Just across the Caucasus from where the Games will be held, an Islamist insurgency continues to simmer in the republics of Ingushetia and Dagestan. According to Human Rights Watch, Russia’s counterinsurgency campaign has included "torture, abduction-style detentions, enforced disappearances, and extrajudicial killings." The murders of numerous human rights activists — including Natalya Estimirova of the group Memorial — remain unsolved.

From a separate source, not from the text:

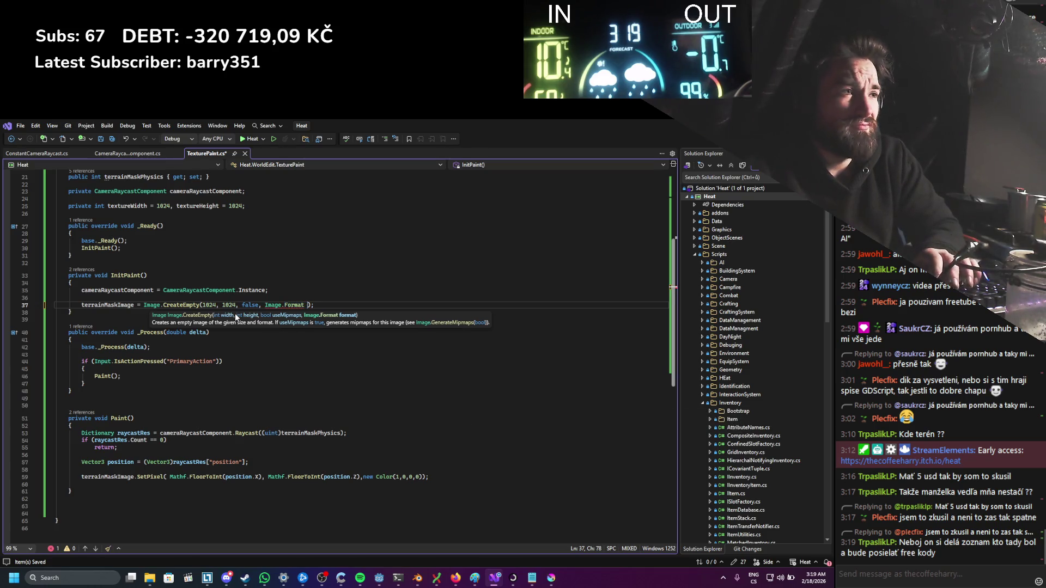
pyautogui.press('BackSpace')
pyautogui.write('.')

4. Support for Bashar al-Assad

It’s estimated that 10 percent of Russia’s global arms sales go to Syria, with current contracts worth about $1.5 billion dollars. Even as international criticism of Bashar al-Assad’s regime has grown over the last two years of civil war, Moscow has continued providing military support including air defense systems to Damascus. Along with China, Russia has repeatedly blocked sanctions against Syria at the U.N. Security Council.

5. Gay rights

As the U.S., Britain and other countries have taken major steps toward legal protections for gay rights, Russia has moved in the opposite direction, instituting fines for the "propagation" of homosexuality. Moscow’s city council last year banned gay pride marches for the next 100 years. Gay rights groups and the International Olympic Committee have expressed concern over whether the new laws could affect gay athletes and fans at the Olympics.   

6. The U.S. adoption ban

In January 2013, a new law went into effect banning the adoption of Russian children by U.S. families. While there had been isolated cases of adopted children being abused or neglected — including Dima Yakovlev, for whom the legislation was named, who died after being left in a hot car by his adopted father in 2008 — the law was widely seen as retaliation for the Magnitsky Act, a U.S. bill placing sanctions on officials linked to the late lawyer’s death. The Russian law stranded more than 330 families who were already in the process of adopting children, many of them with special needs. There are more than 300,000 orphans living in 3,000 facilities throughout Russia, and the recent death of a girl with Down syndrome who had been due to be adopted but died in an orphanage in Nizhny Novgorod in May has galvanized opponents of the ban.

Would any of these problems be solved by a U.S. boycott of the Olympics? Almost certainly not. But at the very least they will still be pertinent in the winter of 2014, when Snowden’s 15 minutes of fame will likely be long over.